• EXPLORE THE MATERIAL:
• 1. In the text on keeping teens safe on the road, which vehicles does it say are an accident waiting to happen for an inexperienced driver?
• 2. Extend the text on keeping teens safe on the road, picking up right after its final sentence.

• TEXT SECTION:

= Beginning of Section =

Teens

How to Keep Your Teens Safe on the Road

You knew the day would come, but now that it’s here, you’re nowhere near prepared. Your teenager has passed the written and road test and is now a licensed driver. As an experienced driver, you already know the dangers that lie ahead which gives you cause for concern. To reduce your anxiety and decrease the likelihood of your teen getting in an accident, parents can take precautions such as those listed below: 

Choose a Safe Car

One of the first ways to make sure that your teens are safe on the road is to invest in a safe car for them to drive. Going with sports cars or large SUVs for an inexperienced driver is an accident waiting to happen. Instead, look at factors that include safety ratings and features, durability, maneuverability, and comfort. You can use online car buying platforms to make a comparison of vehicles you’re interested in and get the best deal possible. 

Create a Driving Contract

Your teenager has already passed the written and road test to obtain their license, but the rules of the road can quickly go in one ear and out the other. The best way to keep your teen encouraged to remember the rules of the road and stay safe is to create a driving contract. Write down rules including a curfew, staying off the phone, buckling their seatbelts, never driving under the influence, and keeping distractions to a minimum. If they don’t follow these rules, remove their driving privileges until they understand the importance of paying attention. 

Practice Makes Perfect

While your teenager may have gotten their license, that doesn’t mean they’re experienced drivers. The more they are able to practice, the better and safer they become behind the wheel. Make time in your schedule to ride with your teenager in various traveling conditions. Though it may seem scary, you can teach them how to remain safe in rain, sleet, snow, or hail. Then, you worry less when you’re not around and their instincts kick in when driving in bad weather. 

Give Them the Facts

Teenagers like to think they know everything and nothing bad will ever happen to them. Sometimes, in order to get them to remain safe while driving, you have to be open and honest about the facts. Show them the statistics on the number of teenagers that are involved in accidents every year. Educate them on the various distractions that cause these accidents. The more informed they are about the potential dangers there are on the road, the more inclined they are to be safe on the road.

= End of Section =

• PROVIDED DATA:
= Beginning of Section =

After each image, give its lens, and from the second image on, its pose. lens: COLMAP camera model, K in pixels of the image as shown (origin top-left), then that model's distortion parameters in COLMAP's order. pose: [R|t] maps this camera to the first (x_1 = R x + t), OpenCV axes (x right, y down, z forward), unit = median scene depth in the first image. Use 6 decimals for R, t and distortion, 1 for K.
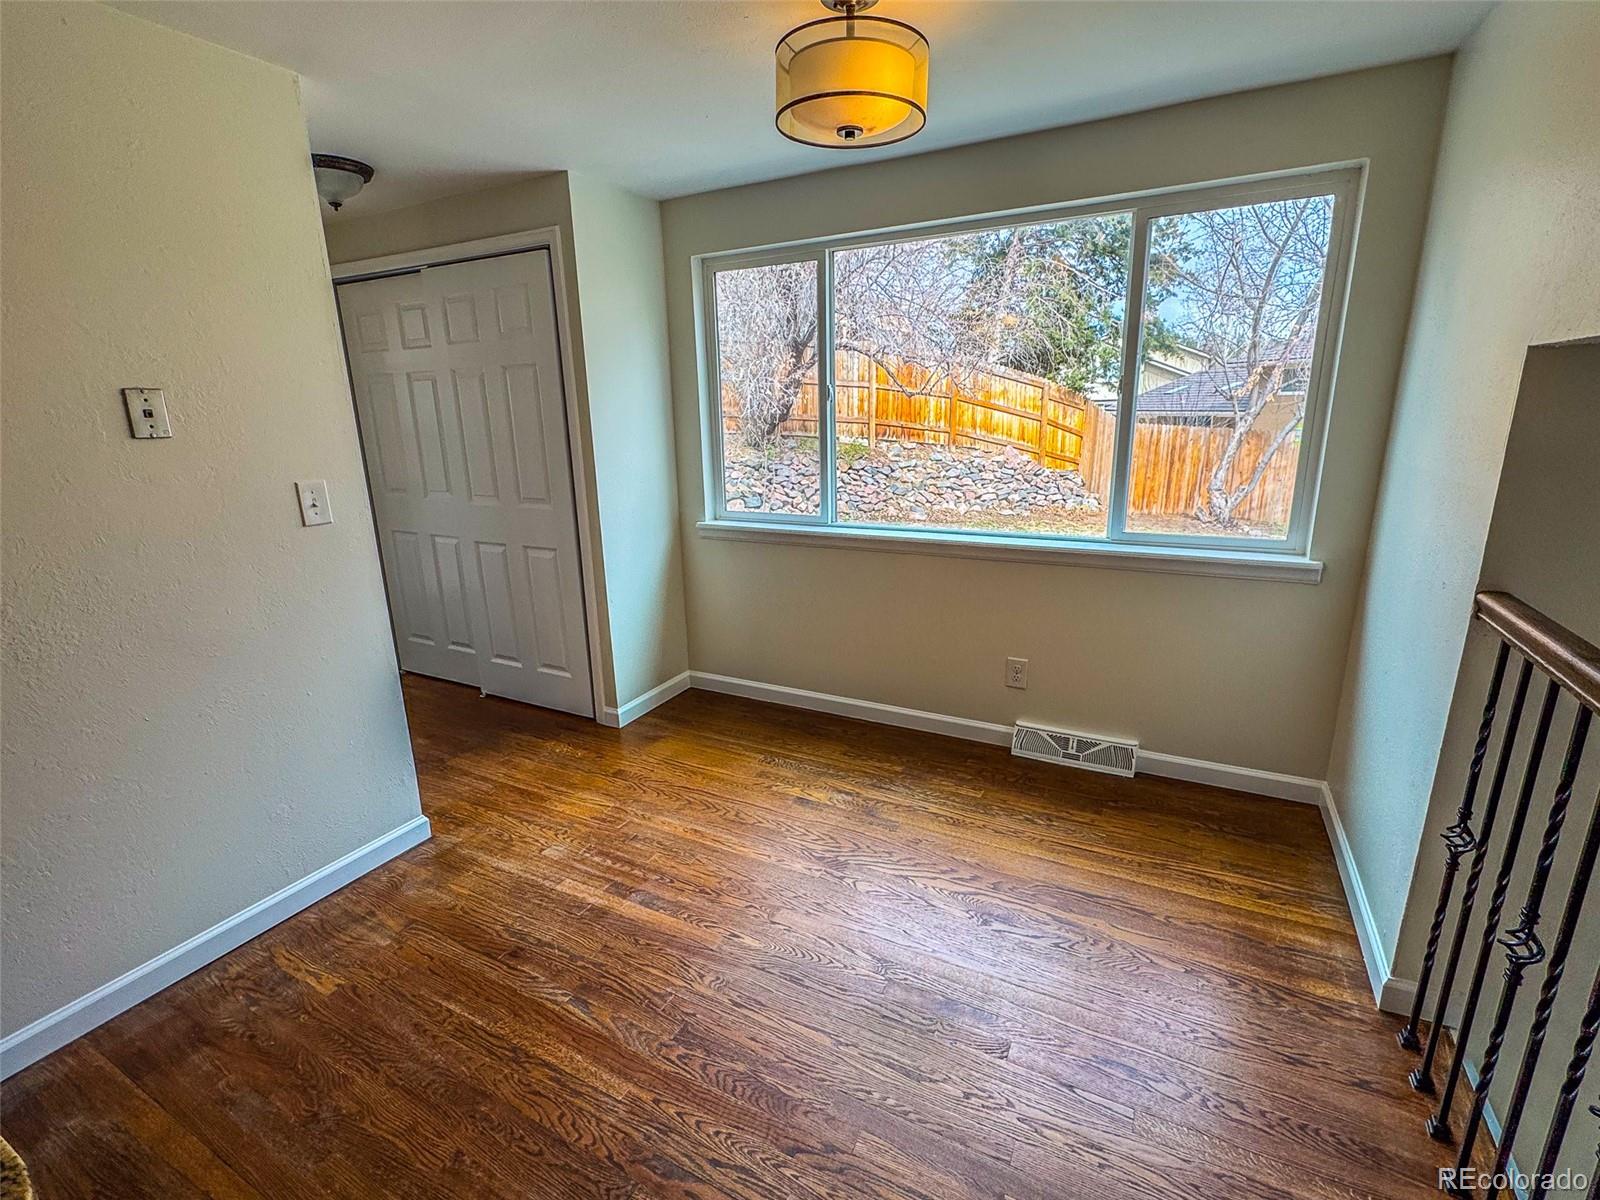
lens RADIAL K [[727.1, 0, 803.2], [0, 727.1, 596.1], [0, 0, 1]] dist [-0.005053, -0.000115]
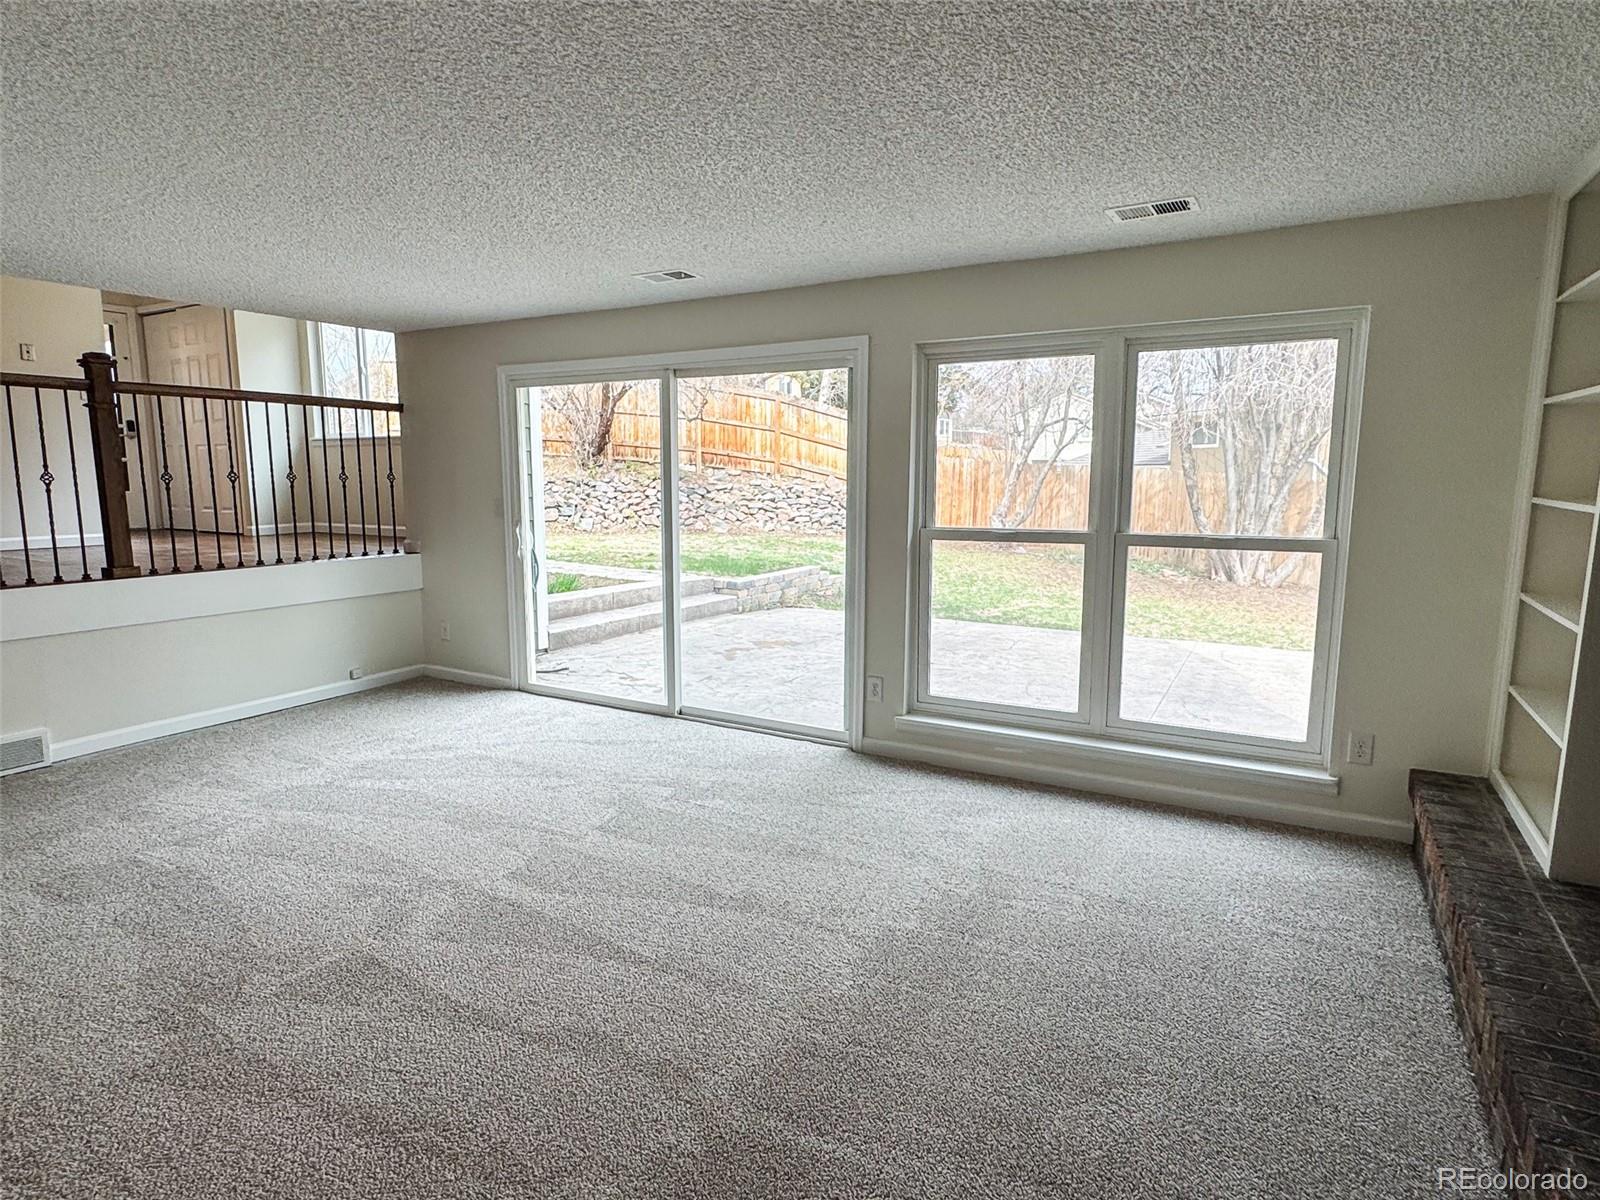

= End of Section =

• ANSWERS TO EACH TASK:
• 1. Sports cars or large SUVs.

• 2.
Lead By Example

You can’t very well expect your teenagers to be safe drivers on the road if you’re not. If you’re on the phone texting, putting on makeup on your way to work, speeding through traffic, failing to use your traffic signals appropriately, and yelling at other drivers on the road, your teenager is likely to pick up on those bad driving habits. So, buckle up for safety, follow the rules of the road, and be the example your teens need to see. 

What to Do if Something Goes Wrong

The truth is, that no matter how safe of a driver you are, accidents happen. While you can’t control everything at all times, the steps you take following an accident are important. Failing to educate them on what to do if something goes wrong could make matters worse. A traffic stop for a seatbelt could quickly turn into a ride to the police station for disorderly contact (or even worse). A simple fender bender could turn into a hit and run if your teen is panicked and unsure of what to do. 

Talk to your teenager about what to do if they are pulled over by police or involved in a car accident. They should know how to properly speak to and adhere to an officer’s demands while being aware of their rights. Your teens should also know what to do in an accident including not admitting fault, collecting all necessary information, getting medical attention, contacting the authorities, filing a police report, and, of course, contacting you. 

You’ve been putting off in your mind the day that your teenager would end up behind the wheel and on the road, but that day has arrived. Though you can’t control everything, the above-mentioned steps will help to put some of those fears to rest and more importantly, make your teen a wiser and safer driver.